Fighting was intense. The Marine garrison at Khe Sanh was under siege for 77 days. Cities such as Hue and Ben Tre were virtually obliterated. Soldiers from the north bombed the Marine base at Da Nang and penetrated the U.S. Embassy in Saigon. The Tet Offensive was war on a grand scale. But there were plenty of small, desperate battles.
“We were on patrol in the middle of February of 1968, out near Con Thien,” Thompson said. “We encountered a larger movement of troops. We were surrounded by almost a small battalion of Viet Cong. We engaged with the enemy. There were eight of us. Five guys were killed that day. At the time all I knew was there was a lot going on and I was treating the wounded. The lieutenant who led the patrol received the Medal of Honor.”
Thompson was awarded the Silver Star.
Fighting commenced shortly after midnight on Jan. 30 in Pleiku, where Cang Dong, a member of the Vietnam Armed Forces, was stationed. Combatants from the north moved toward the city.
“They hit right on the night we were supposed to have an agreement with them, a cease fire for the new year,” said Dong, 70, who immigrated to San Jose in 1990.
“We had some casualties, three or four in my company,” he said. “We killed almost 50 of them. The reason we can kill them a lot like that is because we were armed with heavy tanks and more ammunition. The saboteurs only carried one or two magazines.”
Dong wasn’t altogether surprised by the offensive — “You never can trust the Communists” — but he was startled to see U.S. soldiers, apparently on alert, but taking no action.
“They probably had orders from the camp commander,” said Dong, president of the local chapter of Associates of Vietnam Veterans of America. “They don’t do nothing. They just stayed where they were. Our people heard rumors that the reason the Americans did not interfere was they wanted to see if our people had the capabilities to take over the war from them.”
Both sides were scarred by the Tet Offensive. TV newscasts beamed same-day reports from the fighting into America’s living rooms. They didn’t conform to Westmoreland’s optimistic assessment. And they weren’t pretty: A South Vietnamese general executing a prisoner of war with a bullet to the head; an American officer addressing the devastation in Ben Tre by saying, “It became necessary to destroy the town to save it”; and trusted anchorman Walter Cronkite telling viewers, “The only rational way out (of the war) will be to negotiate.”

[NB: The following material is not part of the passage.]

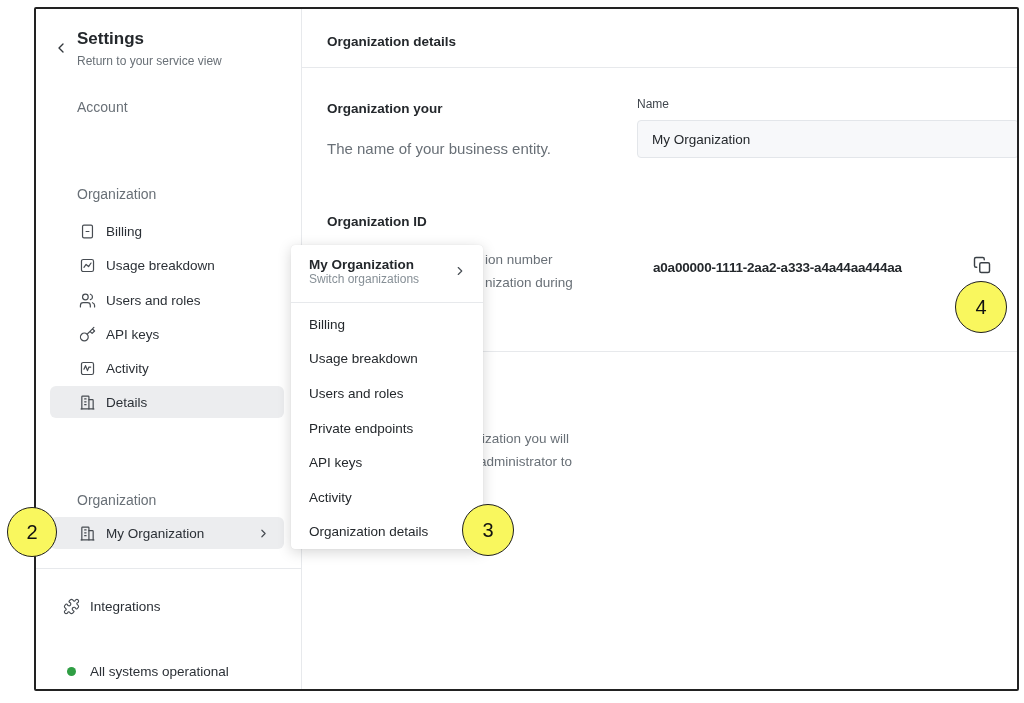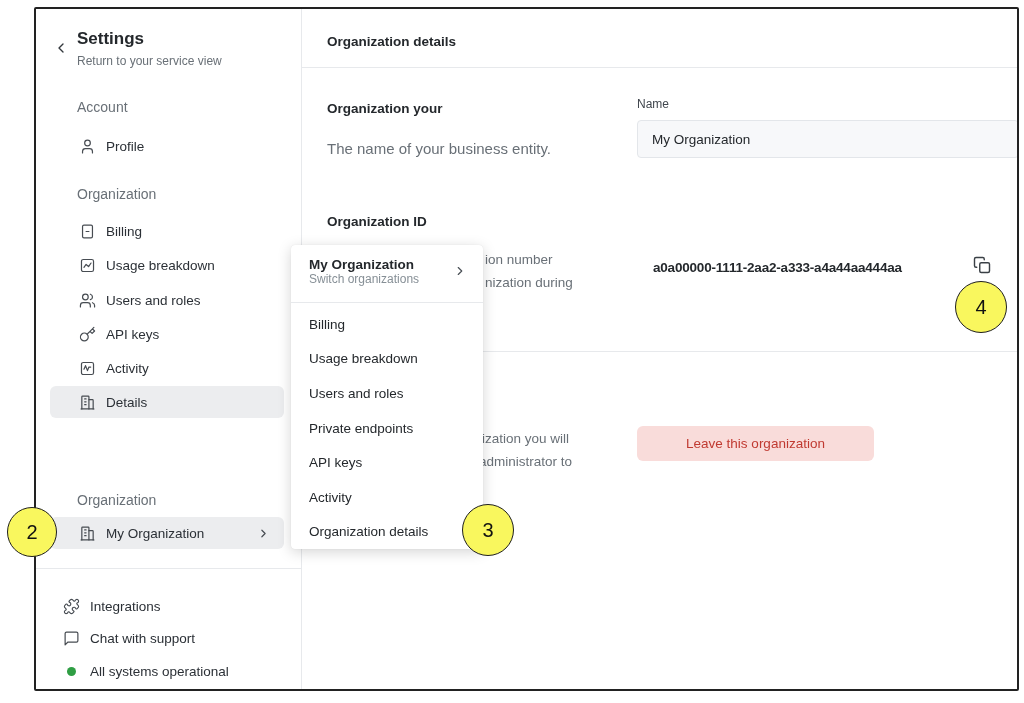"Profile" div.nav-row { html: <div> <span> <svg> <path></path> <circle></circle> </svg> </span> <span>Profile</span> </div> -> none }
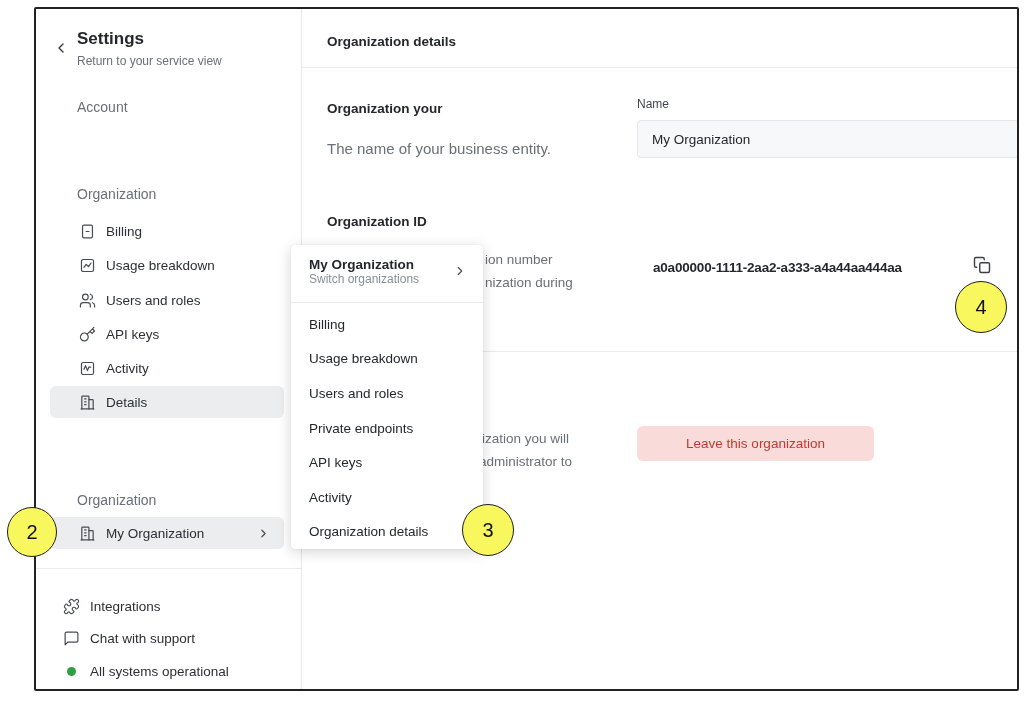"Leave this organization" button.leave-btn { html: <button>Leave this organization</button> -> none }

Meanwhile, the North’s all-in strategy failed. The North Vietnamese were unable to hold the targets of value captured early in the offensive, were unsuccessful in their goal of liberating the South, and sustained tremendous casualties.
Two months after Tet, a besieged Johnson announced he would not run for another term as president. Two months after that, North Vietnam diplomats attended peace talks in Paris for the first time.
It took five years for the last U.S. troops to leave Vietnam, and just two years after that for the North Vietnamese to overrun the South.